- **Aim of the task**: Reproduce every text line of each item below word for word, leaving the pictures out of your answer.

- **Records shown**:
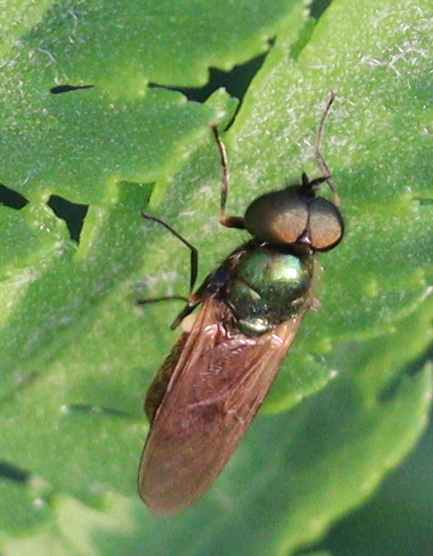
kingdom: Animalia
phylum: Arthropoda
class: Insecta
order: Diptera
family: Stratiomyidae
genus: Chloromyia
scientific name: Chloromyia formosa
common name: Soldier fly
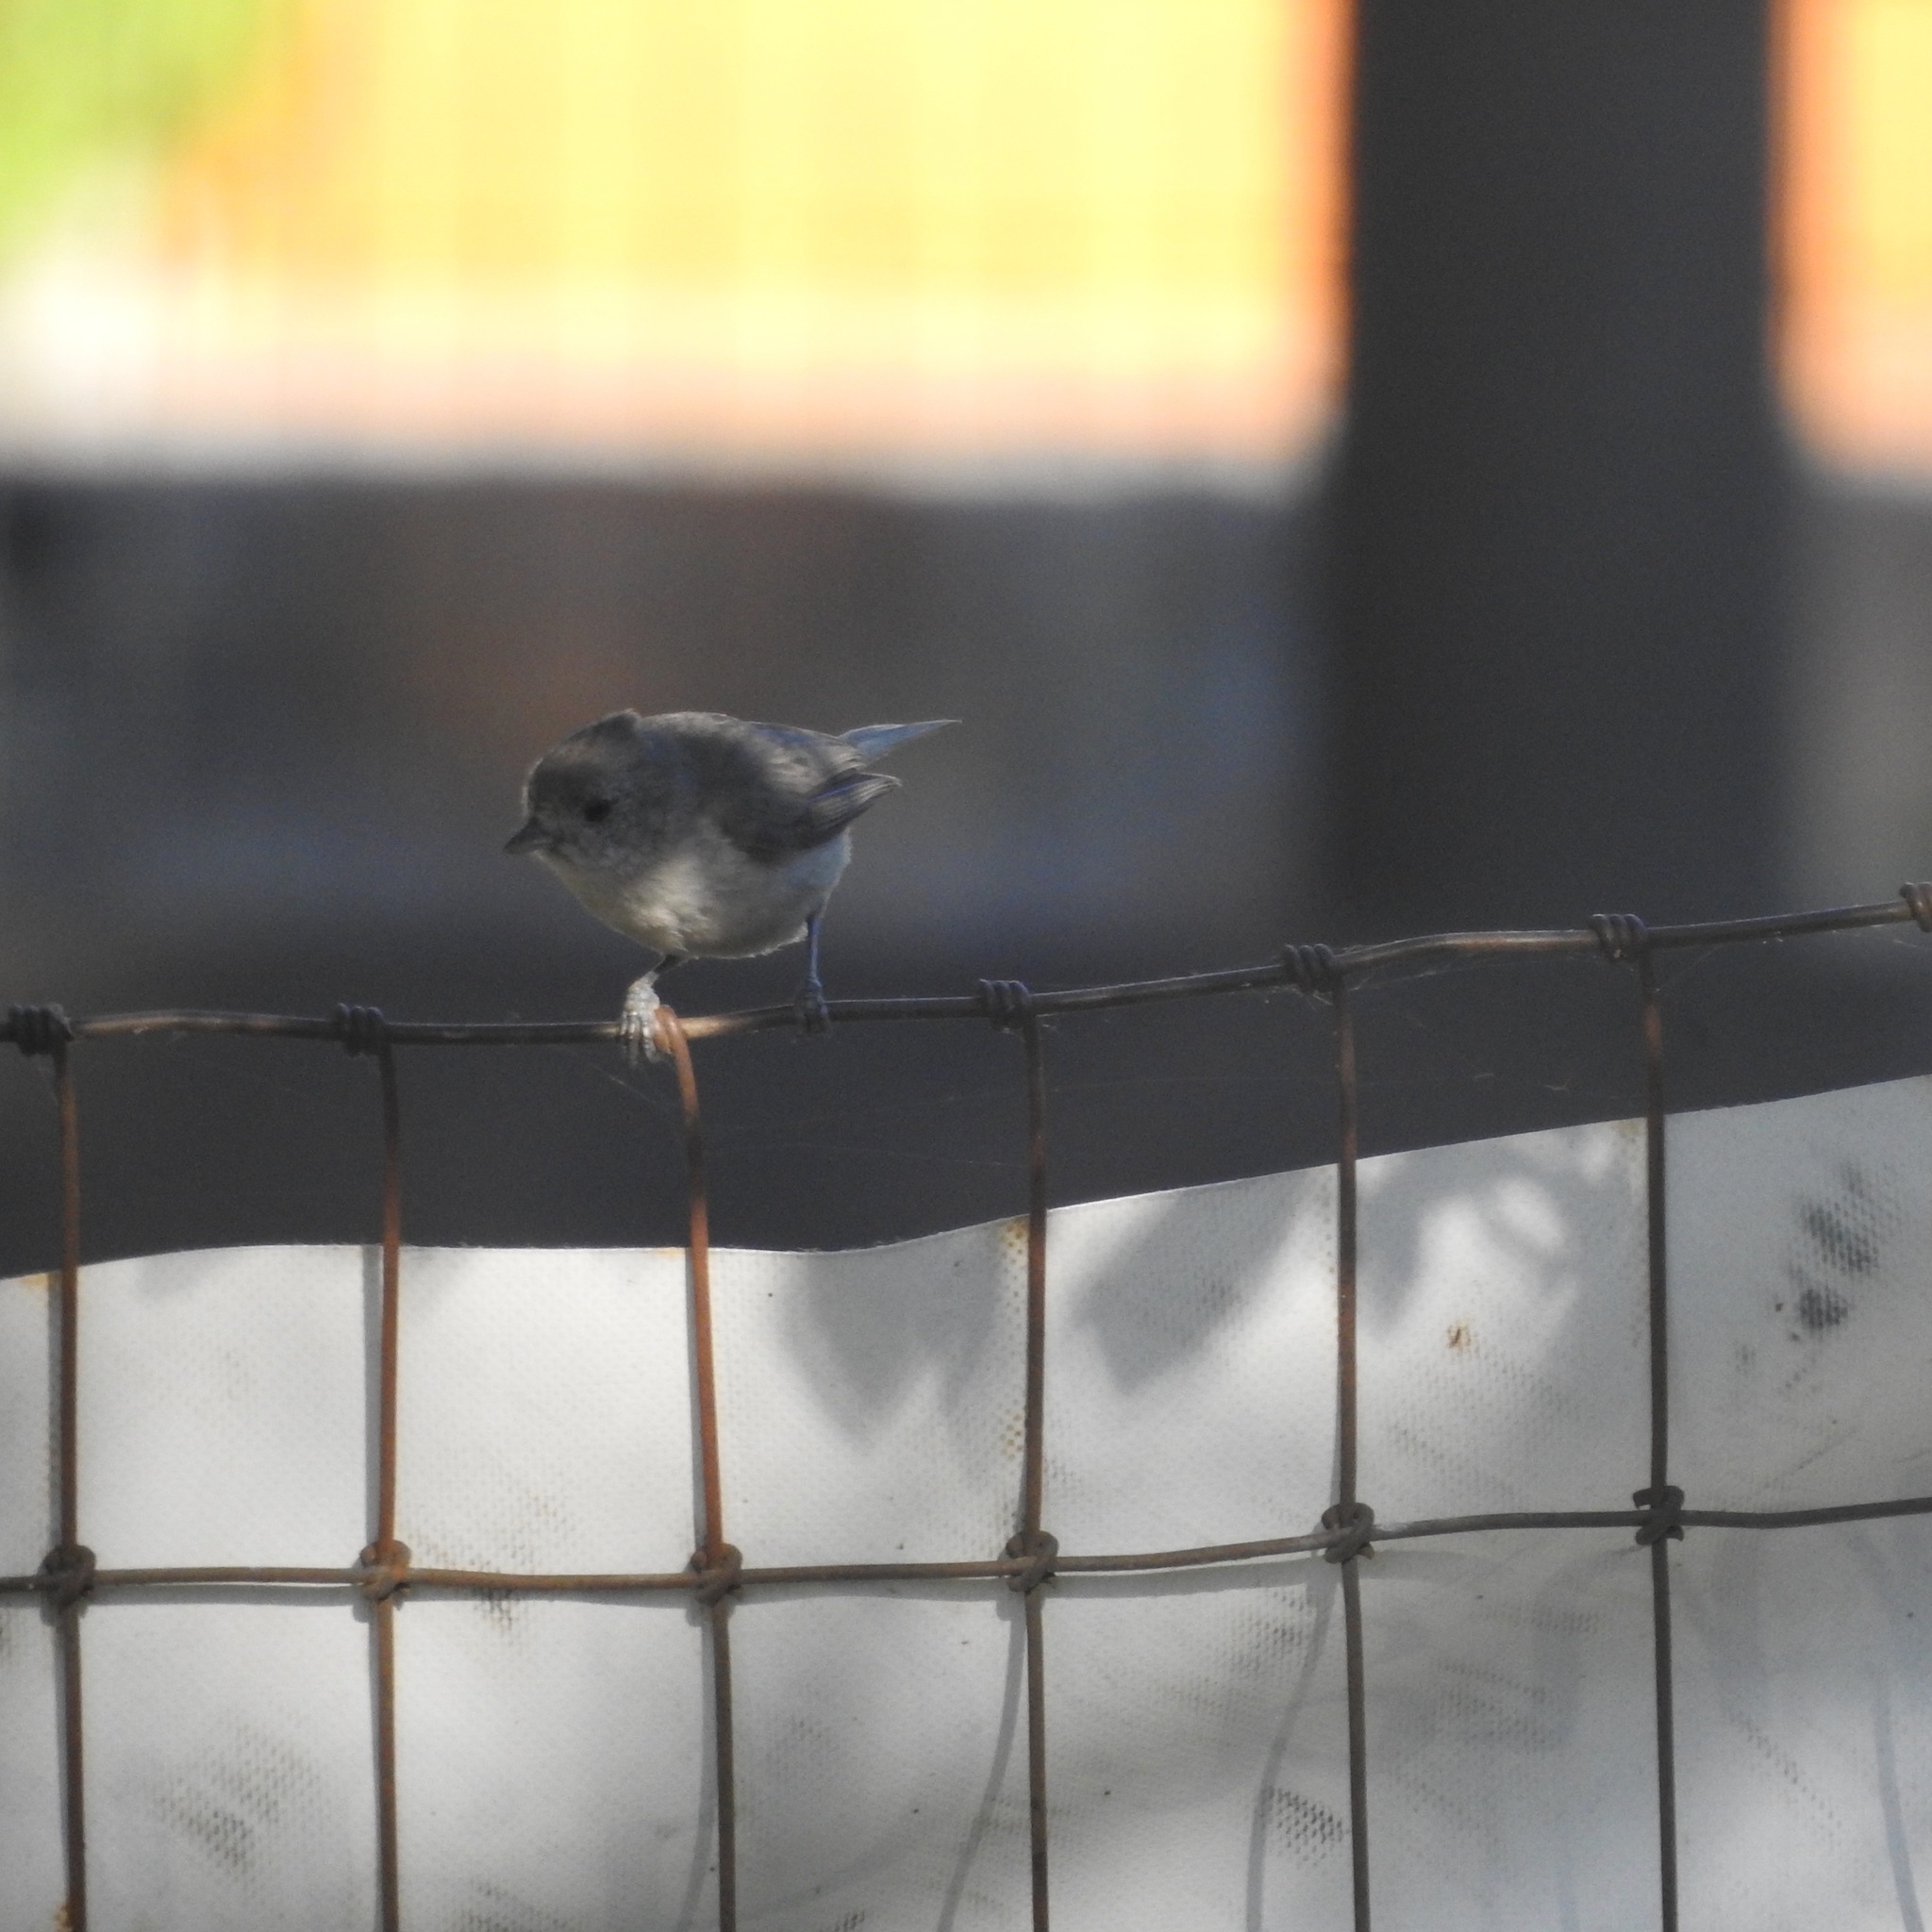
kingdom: Animalia
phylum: Chordata
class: Aves
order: Passeriformes
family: Paridae
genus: Baeolophus
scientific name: Baeolophus inornatus
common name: Oak titmouse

- **Response to this exercise**:
kingdom: Animalia
phylum: Arthropoda
class: Insecta
order: Diptera
family: Stratiomyidae
genus: Chloromyia
scientific name: Chloromyia formosa
common name: Soldier fly
kingdom: Animalia
phylum: Chordata
class: Aves
order: Passeriformes
family: Paridae
genus: Baeolophus
scientific name: Baeolophus inornatus
common name: Oak titmouse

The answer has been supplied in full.